Spring is a great time to sign up for a run!

April 26th, 2010 by Amy Gonsalves Leave a reply »

I signed up for a road race today.  I haven’t run many this year since I was a bit over the concept after I finished my January marathon, but this one is kind of fun and my friend invited me (I need little more reason to run!).

So during the registration, there was a yes or no question:

Are you an athlete with special needs?

Well, yes.  Of course.  But do I need the race organizers to be involved in my running with diabetes?  (How would they even do that, with 35,000 runners?  Make me start first?  Run alongside someone with glucose?  How weird would that feel??)   

I honestly don’t think I am an athlete with special needs.  I always run with glucose, have a Road ID on my shoe and my Medic-Alert card in my pocket and always mark my bib number with my diabetes and pump information when I do an organized event like the one I registered for today.

| Record extracts |
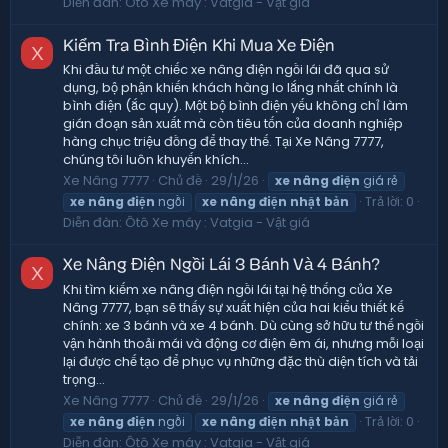
Diễn đàn:
Ôtô Xe máy : Vatgia - Vật giá
Kiểm Tra Bình Điện Khi Mua Xe Điện
X
Khi đầu tư một chiếc xe nâng điện ngồi lái đã qua sử
dụng, bộ phận khiến khách hàng lo lắng nhất chính là
bình điện (ắc quy). Một bộ bình điện yếu không chỉ làm
gián đoạn sản xuất mà còn tiêu tốn của doanh nghiệp
hàng chục triệu đồng để thay thế. Tại Xe Nâng 7777,
chúng tôi luôn khuyến khích...
Xe Nâng 7777
Chủ đề
29/1/26
xe
nâng
điện
giá rẻ
Trả lời: 0
xe
nâng
điện
ngồi
xe
nâng
điện
nhật
bản
Diễn đàn:
Ôtô Xe máy : Vatgia - Vật giá
Xe Nâng Điện Ngồi Lái 3 Bánh Và 4 Bánh?
X
Khi tìm kiếm xe nâng điện ngồi lái tại hệ thống của Xe
Nâng 7777, bạn sẽ thấy sự xuất hiện của hai kiểu thiết kế
chính: xe 3 bánh và xe 4 bánh. Dù cùng sở hữu tư thế ngồi
vận hành thoải mái và động cơ điện êm ái, nhưng mỗi loại
lại được chế tạo để phục vụ những đặc thù diện tích và tải
trọng...
Xe Nâng 7777
Chủ đề
29/1/26
xe
nâng
điện
giá rẻ
Trả lời: 0
xe
nâng
điện
ngồi
xe
nâng
điện
nhật
bản
Diễn đàn:
Ôtô Xe máy : Vatgia - Vật giá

| What is required |
Reproduce the race registration post from "Spring is a" to "reason to run!).", substituting "10K" for "road race".

| Output |
Spring is a great time to sign up for a run!

April 26th, 2010 by Amy Gonsalves Leave a reply »

I signed up for a 10K today.  I haven’t run many this year since I was a bit over the concept after I finished my January marathon, but this one is kind of fun and my friend invited me (I need little more reason to run!).